→ **Aim of the task**: Find the word "LinkID" in the records and copy every line where it occurs.

--- Supplied material ---

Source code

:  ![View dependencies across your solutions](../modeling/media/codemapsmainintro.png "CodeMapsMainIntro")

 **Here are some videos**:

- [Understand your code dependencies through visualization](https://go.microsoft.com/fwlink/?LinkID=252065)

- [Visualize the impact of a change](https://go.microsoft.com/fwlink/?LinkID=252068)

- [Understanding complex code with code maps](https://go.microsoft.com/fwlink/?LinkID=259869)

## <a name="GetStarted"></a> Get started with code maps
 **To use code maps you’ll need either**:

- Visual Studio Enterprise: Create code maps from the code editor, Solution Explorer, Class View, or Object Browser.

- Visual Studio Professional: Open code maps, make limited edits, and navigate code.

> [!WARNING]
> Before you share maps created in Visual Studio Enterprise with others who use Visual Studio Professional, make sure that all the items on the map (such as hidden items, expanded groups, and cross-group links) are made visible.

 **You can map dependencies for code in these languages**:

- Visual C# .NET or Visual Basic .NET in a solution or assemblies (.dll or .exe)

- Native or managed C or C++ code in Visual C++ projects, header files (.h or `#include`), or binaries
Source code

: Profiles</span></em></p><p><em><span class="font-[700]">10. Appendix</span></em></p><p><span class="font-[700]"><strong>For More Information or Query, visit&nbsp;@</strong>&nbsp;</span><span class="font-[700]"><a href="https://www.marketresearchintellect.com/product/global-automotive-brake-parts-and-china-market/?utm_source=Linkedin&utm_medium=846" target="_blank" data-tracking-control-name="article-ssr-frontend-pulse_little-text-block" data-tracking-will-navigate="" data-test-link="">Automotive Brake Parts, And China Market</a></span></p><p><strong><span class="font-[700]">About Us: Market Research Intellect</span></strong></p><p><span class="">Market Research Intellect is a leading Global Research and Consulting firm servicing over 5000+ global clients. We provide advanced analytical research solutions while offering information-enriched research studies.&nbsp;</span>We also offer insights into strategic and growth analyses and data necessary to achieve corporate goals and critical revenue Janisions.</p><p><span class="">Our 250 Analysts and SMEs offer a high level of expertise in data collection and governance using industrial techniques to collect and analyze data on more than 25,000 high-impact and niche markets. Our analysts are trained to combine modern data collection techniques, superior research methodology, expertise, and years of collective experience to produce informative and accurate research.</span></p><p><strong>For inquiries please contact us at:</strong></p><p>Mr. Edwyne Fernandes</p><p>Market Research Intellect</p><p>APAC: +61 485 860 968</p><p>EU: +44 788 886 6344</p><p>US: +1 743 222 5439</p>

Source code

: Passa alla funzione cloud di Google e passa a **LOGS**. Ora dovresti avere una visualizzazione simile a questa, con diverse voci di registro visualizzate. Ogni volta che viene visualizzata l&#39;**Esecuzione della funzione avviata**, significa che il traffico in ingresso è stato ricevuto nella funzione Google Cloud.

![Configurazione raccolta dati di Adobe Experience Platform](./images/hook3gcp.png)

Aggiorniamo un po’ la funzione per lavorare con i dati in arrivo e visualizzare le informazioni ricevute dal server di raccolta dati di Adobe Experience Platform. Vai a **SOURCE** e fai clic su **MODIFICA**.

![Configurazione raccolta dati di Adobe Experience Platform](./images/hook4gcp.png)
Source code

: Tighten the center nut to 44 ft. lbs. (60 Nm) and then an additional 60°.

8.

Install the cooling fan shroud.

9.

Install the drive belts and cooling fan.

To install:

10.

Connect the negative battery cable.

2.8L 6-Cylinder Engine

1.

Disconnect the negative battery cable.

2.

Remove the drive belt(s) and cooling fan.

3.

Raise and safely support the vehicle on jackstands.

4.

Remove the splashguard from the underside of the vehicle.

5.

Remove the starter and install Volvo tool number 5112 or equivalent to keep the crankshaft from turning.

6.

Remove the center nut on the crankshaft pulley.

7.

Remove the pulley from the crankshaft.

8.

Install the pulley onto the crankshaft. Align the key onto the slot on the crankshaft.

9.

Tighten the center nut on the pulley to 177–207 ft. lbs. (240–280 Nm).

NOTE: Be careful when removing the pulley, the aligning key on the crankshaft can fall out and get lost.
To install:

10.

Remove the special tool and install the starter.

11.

---

→ **Completed task**:
- [Understand your code dependencies through visualization](https://go.microsoft.com/fwlink/?LinkID=252065)
- [Visualize the impact of a change](https://go.microsoft.com/fwlink/?LinkID=252068)
- [Understanding complex code with code maps](https://go.microsoft.com/fwlink/?LinkID=259869)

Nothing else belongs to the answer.